Hong Kong’s twin financial regulators, the Securities and Futures Commission (“SFC”) and the Monetary Authority (“MA”) , have refused to commit to finalizing over-the-counter derivatives reform by the G-20 deadline at the end of next year. In a joint consultation regarding the OTC market, the regulators announced that they might wait for other countries to finish their G-20 reforms before finalizing their own.

“The HKMA and SFC are working towards meeting the G20 implementation deadline of end-2012,” explained the regulators in a press conference yesterday. “However, much depends on external factors, including the progress of reform initiatives in other major markets, due completion of the legislative process, and the readiness of relevant market infrastructure and participants.”

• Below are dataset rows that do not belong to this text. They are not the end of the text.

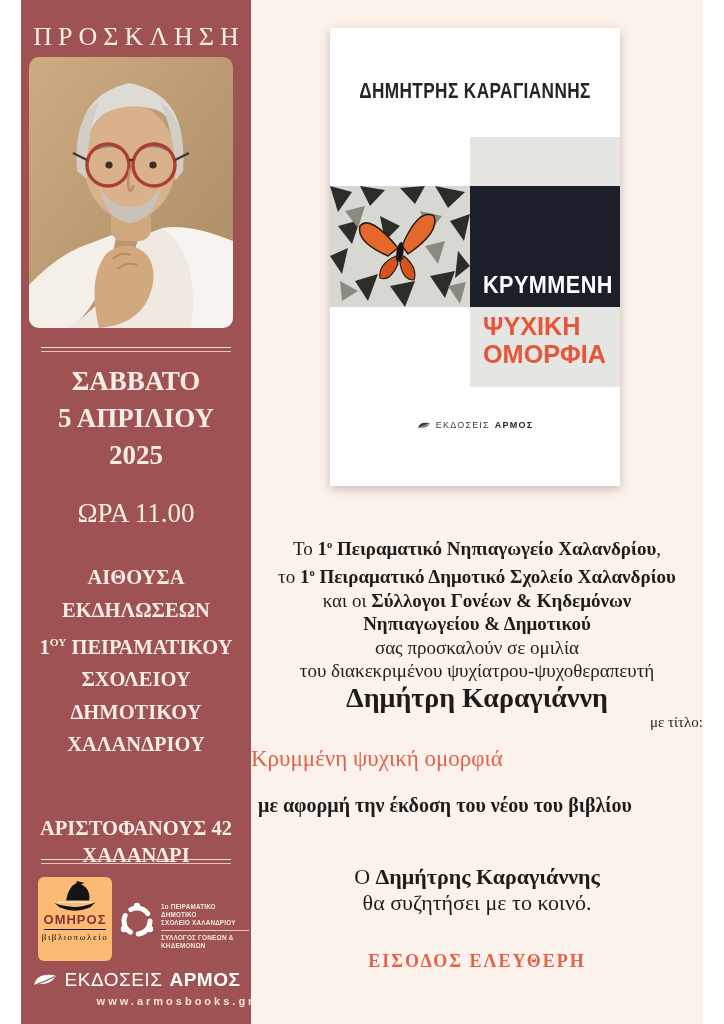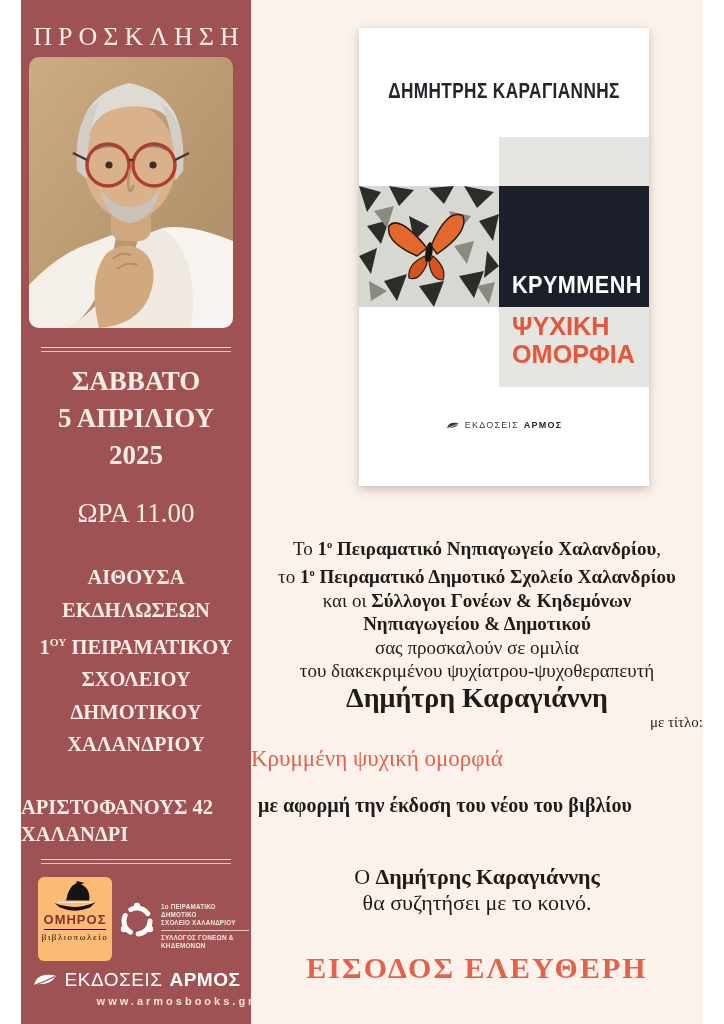--- a/index.html
+++ b/index.html
@@ -50,7 +50,7 @@
   
   .main{position:absolute;left:251px;top:0;width:452px;height:1024px;background:#fbf2ec;color:#1d1c1a;}
   .cover{position:absolute;left:79px;top:28px;width:290px;height:458px;background:#ffffff;
-    box-shadow:0 3px 9px rgba(110,80,70,.35);margin-left:29px;}
+    box-shadow:0 3px 9px rgba(110,80,70,.35);}
   .cover-author{position:absolute;left:0;top:48px;width:100%;height:30px;line-height:30px;text-align:center;
     font-family:"Liberation Sans","DejaVu Sans",sans-serif;font-size:21.5px;font-weight:700;color:#24242a;
     transform:scaleX(.8);letter-spacing:.5px;white-space:nowrap;}

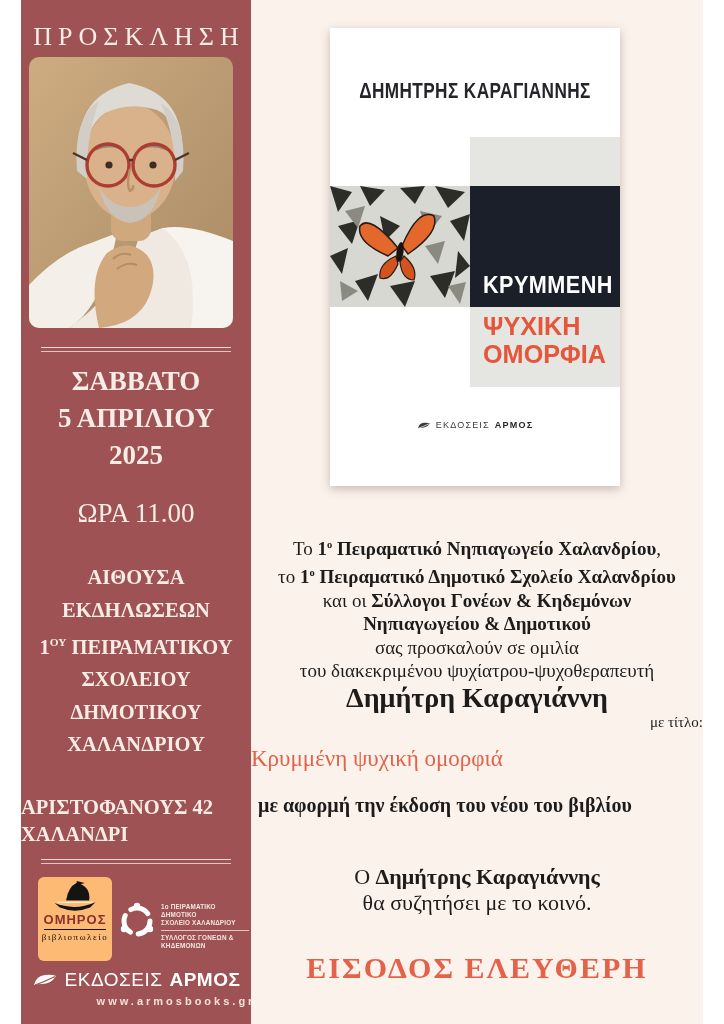--- a/index.html
+++ b/index.html
@@ -21,7 +21,7 @@
     font-size:27px;font-weight:400;}
   .sb-venue{position:absolute;left:0;top:561px;width:100%;text-align:center;color:#f7ede6;
     font-size:20.5px;font-weight:700;line-height:32.5px;}
-  .sb-address{position:absolute;left:0;top:794px;width:100%;color:#f7ede6;
+  .sb-address{position:absolute;left:0;top:815px;width:100%;text-align:center;color:#f7ede6;
     font-size:20.5px;font-weight:700;line-height:27px;}
   .seg-b{font-weight:700;}
   .seg-sup{font-size:.55em;vertical-align:super;letter-spacing:0;}

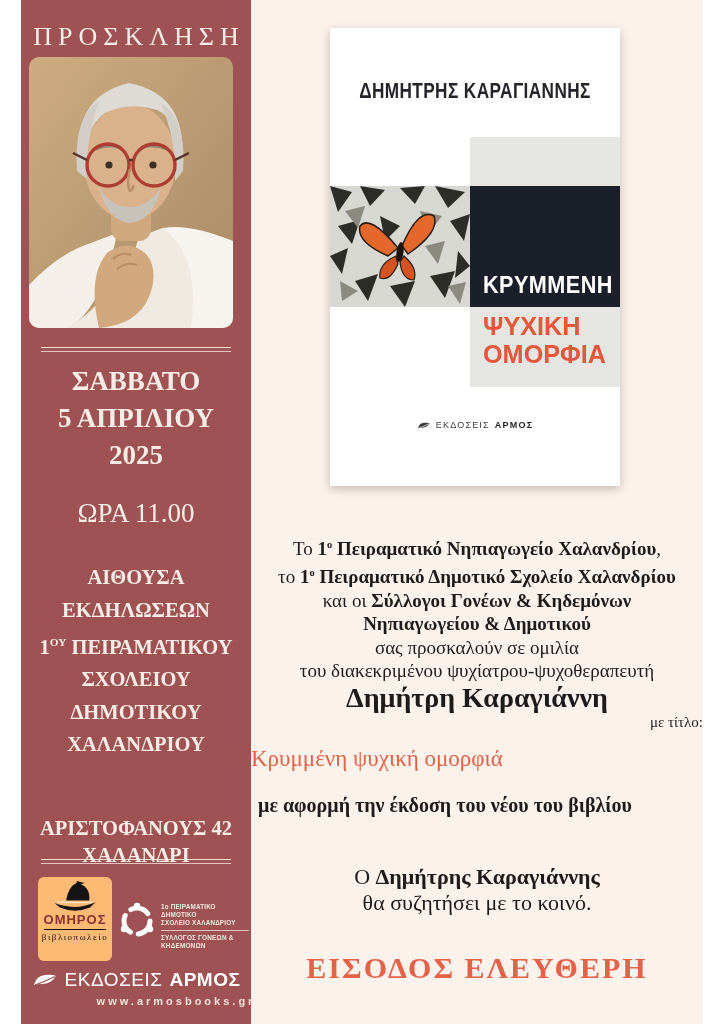--- a/index.html
+++ b/index.html
@@ -81,7 +81,7 @@
   .closing{position:absolute;left:0;top:864px;width:452px;text-align:center;
     font-size:22px;line-height:26px;}
   .entrance{position:absolute;left:0;top:951px;width:452px;text-align:center;
-    font-size:30px;font-weight:700;letter-spacing:2px;color:#e4614a;}
+    font-size:18px;font-weight:700;letter-spacing:2px;color:#e4614a;}
 </style>
 </head>
 <body>

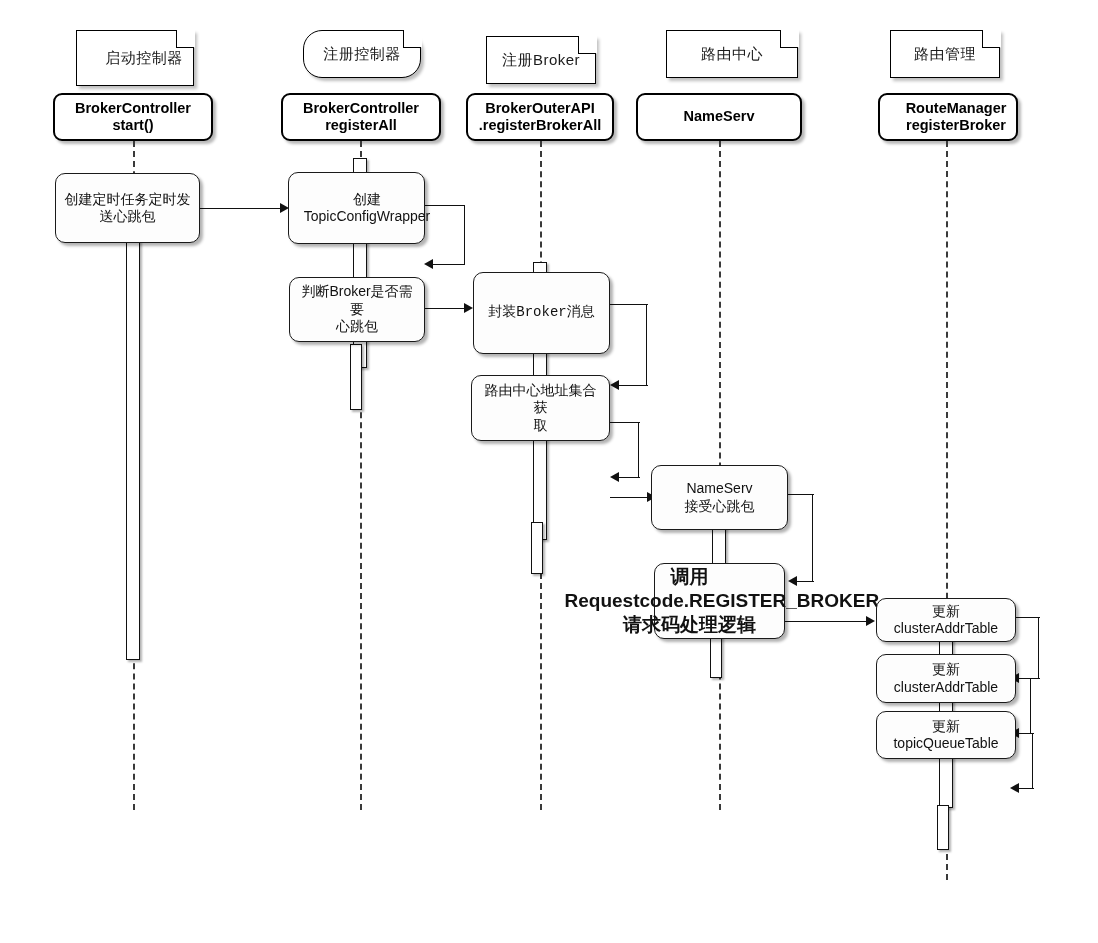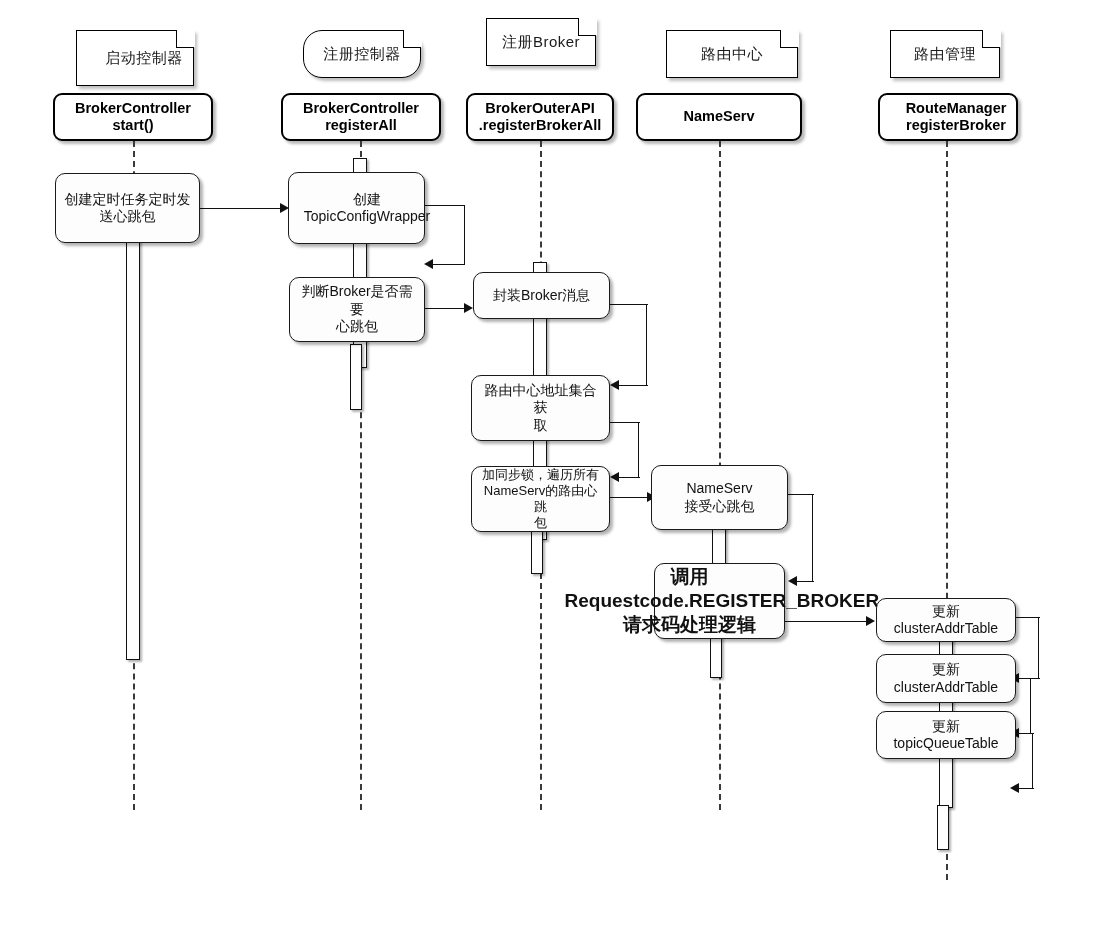--- a/index.html
+++ b/index.html
@@ -176,7 +176,7 @@
   <div class="activation" style="left:353px; top:158px; width:14px; height:210px;"></div>
   <div class="activation" style="left:350px; top:344px; width:12px; height:66px;"></div>
 
-  <div class="note" style="left:486px; top:18px; width:110px; height:48px;">
+  <div class="note" style="left:486px; top:36px; width:110px; height:48px;">
     <span class="foldcut"></span>
     <span class="fold"></span>
     <span class="note-label">注册Broker</span>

This wait-and-see attitude contravenes a recent statement by the Financial Stability Board (“FSB”), an international working group focused on financial regulation. The FSB encouraged all nations to write regulation to the best of their abilities, rather than wait for the US and the EU to complete their reforms. The 2012 deadline set by the G-20 already is in danger, as countries look at the slow pace of Dodd-Frank implementation (in the United States) and EMIR/MiFID reform (in Europe) and delay their own revisions.

However, SFC executive Ashley Alder notes that “Hong Kong cannot drive the reform initiatives but will continue to coordinate with overseas jurisdictions to address some of the key aspects of the reform, the cross-border nature of the OTC derivatives market necessitates international standards.” Regulators and politicians from across the globe have made similar statements, calling for harmonization at the expense of rapid reform in order to avoid significant regulatory arbitrage.

The SFC-MA consultation, which runs through the end of November, will discuss a number of reforms, including central clearing, exchange trading, data capture, and record-keeping requirements.